InterContinental Hotel asks city for power to charge checkout tax

The InterContinental Hotel wants to use state power to hide a price increase.

That’s one way to think about the $190-a-night hotel’s desire to establish a community improvement district. Creatures of state law, community improvement districts asses special taxes that property owners within the district can use to repair buildings, plant trees or buy advertising. Shopping centers are heavy CID users.

The InterContinental’s request is a little unusual because the “district” does not extend beyond the hotel. If approved, guests at the InterContinental would be charged an extra 1-percent sales tax. The hotel’s ownership wants to use the money to defray the cost of renovating the property, which opened in 1972.

At the Planning, Zoning and Economic Development committee hearing on Wednesday, hotel representatives argued that the parking garage and other areas had deteriorated to the point that the hotel met the legal definition of blight. A blight finding is usually necessary for the city or one of its related economic-development agencies to start working their powers, such as establishing a CID.

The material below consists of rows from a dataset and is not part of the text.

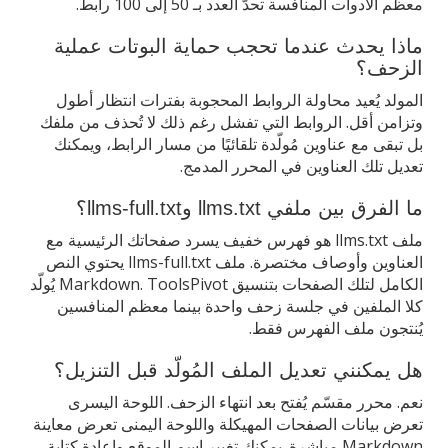
معظم الأدوات المنافسة تحدّ العدد بـ 50 إلى 100 رابط.
ماذا يحدث عندما تحجب حماية البوتات عملية
الزحف؟
المولد يُعيد محاولة الروابط المحجوبة بفترات انتظار أطول
وتزامن أقل. الروابط التي تفشل رغم ذلك لا تُحذف من ملفك
بل تبقى مع عناوين مُولّدة تلقائيًا من مسار الرابط، ويمكنك
تعديل تلك العناوين في المحرر المدمج.
ما الفرق بين ملفي llms.txt وllms-full.txt؟
ملف llms.txt هو فهرس خفيف يسرد صفحاتك الرئيسية مع
العناوين وأوصاف مختصرة. ملف llms-full.txt يحتوي النص
الكامل لتلك الصفحات بتنسيق Markdown. ToolsPivot يُولّد
كلا الملفين في جلسة زحف واحدة بينما معظم المنافسين
يُنتجون ملف الفهرس فقط.
هل يمكنني تعديل الملف المُولّد قبل التنزيل؟
نعم. محرر مقسّم يُفتح بعد انتهاء الزحف. اللوحة اليسرى
تعرض بيانات الصفحات المهيكلة واللوحة اليمنى تعرض معاينة
Markdown مباشرة. يمكنك تغيير اسم الموقع وإعادة كتابة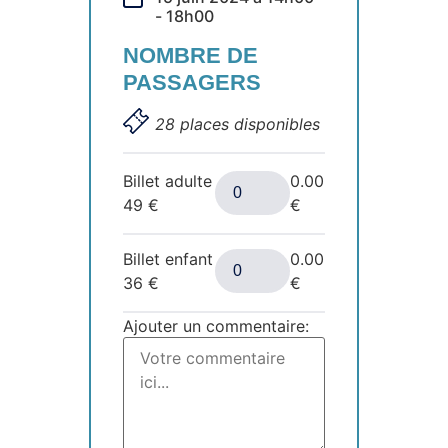
- 18h00
NOMBRE DE
PASSAGERS
28 places disponibles
Billet adulte
0.00
49
€
€
Billet enfant
0.00
36
€
€
Ajouter un commentaire: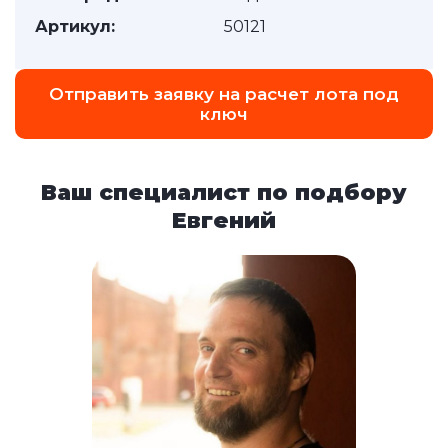
Артикул:
50121
Отправить заявку на расчет лота под
ключ
Ваш специалист по подбору
Евгений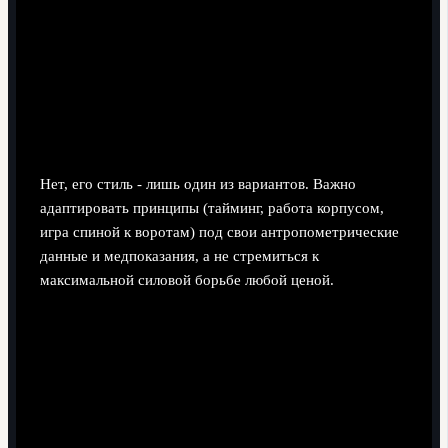
деталям
Нужно ли копировать физический стиль
Дрогба, чтобы играть успешно на позиции
нападающего?
Нет, его стиль - лишь один из вариантов. Важно
адаптировать принципы (тайминг, работа корпусом,
игра спиной к воротам) под свои антропометрические
данные и медпоказания, а не стремиться к
максимальной силовой борьбе любой ценой.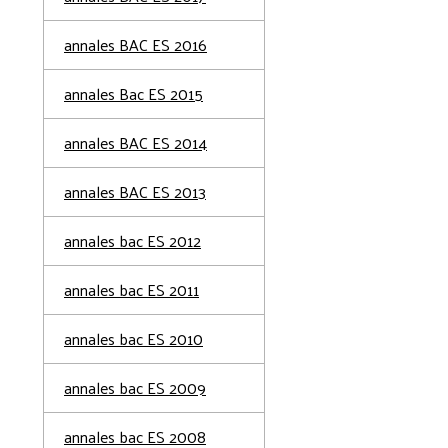
annales BAC ES 2016
annales Bac ES 2015
annales BAC ES 2014
annales BAC ES 2013
annales bac ES 2012
annales bac ES 2011
annales bac ES 2010
annales bac ES 2009
annales bac ES 2008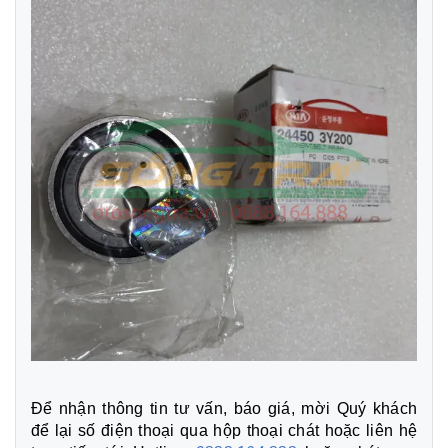
Để nhận thông tin tư vấn, báo giá, mời Quý khách
để lại số điện thoại qua hộp thoại chát hoặc liên hệ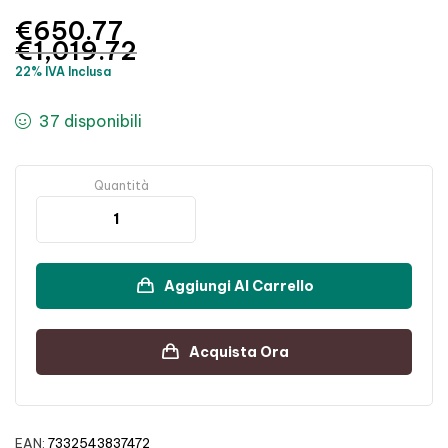
€
650.77
€
1,019.72
22% IVA Inclusa
37 disponibili
Quantità
Aggiungi Al Carrello
Acquista Ora
EAN:
7332543837472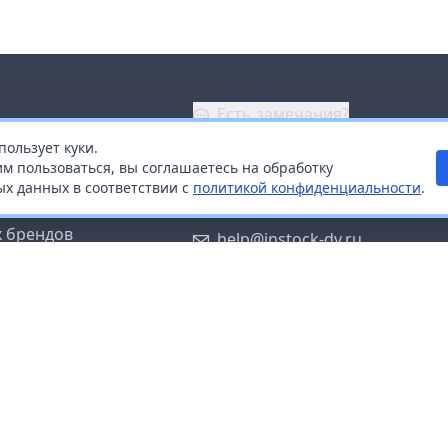
Есть замечания?
пользует куки.
ой
+7 (914) 670-04-89
м пользоваться, вы соглашаетесь на обработку
х данных в соответствии с
политикой конфиденциальности
.
дистрибьюторам
Заказать звонок
 брендов
help@instock-dv.ru
тку персональных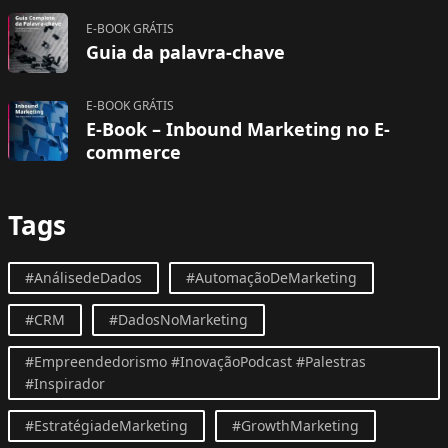
E-BOOK GRÁTIS
Guia da palavra-chave
E-BOOK GRÁTIS
E-Book – Inbound Marketing no E-
commerce
Tags
#AnálisedeDados
#AutomaçãoDeMarketing
#CRM
#DadosNoMarketing
#Empreendedorismo #InovaçãoPodcast #Palestras
#Inspirador
#EstratégiadeMarketing
#GrowthMarketing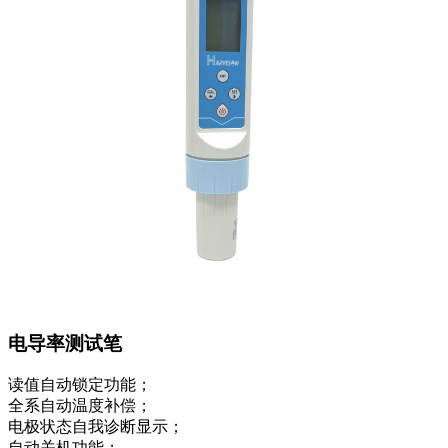
电导率测试笔
读值自动锁定功能；
全系自动温度补偿；
电极状态自我诊断显示；
自动关机功能；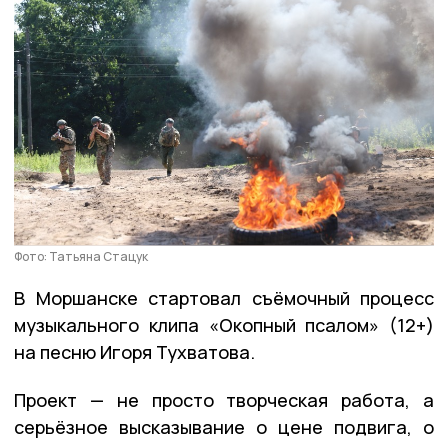
Фото: Татьяна Стацук
В Моршанске стартовал съёмочный процесс
музыкального клипа «Окопный псалом» (12+)
на песню Игоря Тухватова.
Проект — не просто творческая работа, а
серьёзное высказывание о цене подвига, о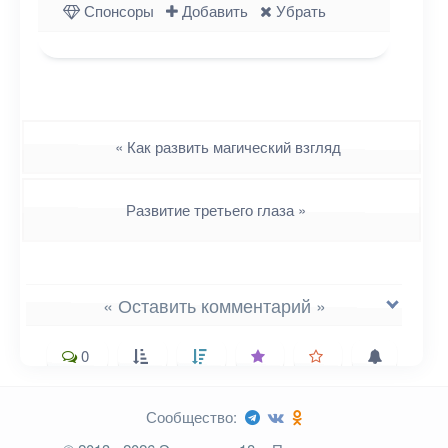
Спонсоры
Добавить
Убрать
Навигация
«
Как развить магический взгляд
Развитие третьего глаза
»
« Оставить комментарий »
0
Сообщество:
Ваш адрес email не будет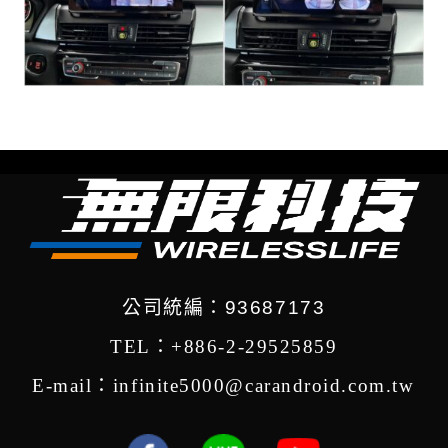
公司統編：93687173
TEL：+886-2-29525859
E-mail：infinite5000@carandroid.com.tw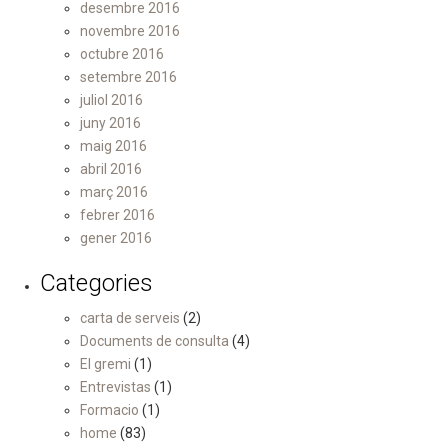
desembre 2016
novembre 2016
octubre 2016
setembre 2016
juliol 2016
juny 2016
maig 2016
abril 2016
març 2016
febrer 2016
gener 2016
Categories
carta de serveis
(2)
Documents de consulta
(4)
El gremi
(1)
Entrevistas
(1)
Formacio
(1)
home
(83)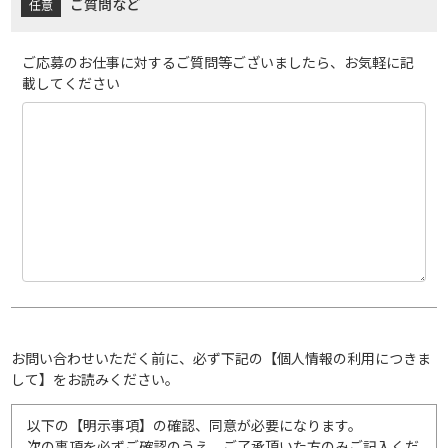
ご質問など
ご応募のお仕事に対するご質問等ございましたら、お気軽に記
載してください
お問い合わせいただく前に、必ず下記の【個人情報の利用につきま
して】をお読みください。
以下の【明示事項】の確認、同意が必要になります。
次の事項を必ずご確認のうえ、ご了承頂いた方のみご記入くだ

Public officials like CIDs because, unlike tax abatements or tax-increment financing deals, they don’t lose anything in the bargain. In fact, as the hotel reps argued Wednesday, the city and other taxing jurisdictions stand to benefit from the arrangement because a spiffed-up and guest-crowded InterContinental would likely create more tax revenue.

Still, there are reasons to deny the request.

First, the blight finding is sort of ridiculous. Sure, there may be enough cracks in the concrete to meet the statutory definition of blight. But the term becomes meaningless when it can be found at hotels valued at $28 million. As Councilwoman Heather Hall said at yesterday’s hearing, blight findings in Kansas City are as common as Kleenex.

Second, it sets a bad precedent. Brett Ellison, general manager of the Marriott east of the Country Club Plaza, flatly told the planning committee that if the InterContinental gets a CID, the city should expect other hoteliers to come forward with similar requests.

Third, it’s dishonest in an abstract sort of way. A CID would allow the InterContinental to more or less hide a small surcharge from its guests. Rooms will be reserved and slept in before the charge appears; even then, it can disappear in the crowd of other taxes, including the tax on hotel nights the city levies to pay off the debt on the Sprint Center. (People who rent cars in Kansas City also pay a special arena tax. Thanks for visiting!)

Of course, these point-of-sale “takings” happen all across the metro. CIDs and similar transportation development districts are so ubiquitous that worrying about precedents may be a moot point.

But establishing a community improvement district when the “community” is a swank hotel owned by a concern in Rhode Island seems a bit much. At Wednesday’s meeting, the planning committee voted 3-1 to send the InterContinental’s CID request to the full council with no recommendation, the equivalent of a shrug. The council is expected to vote on the matter on September 22.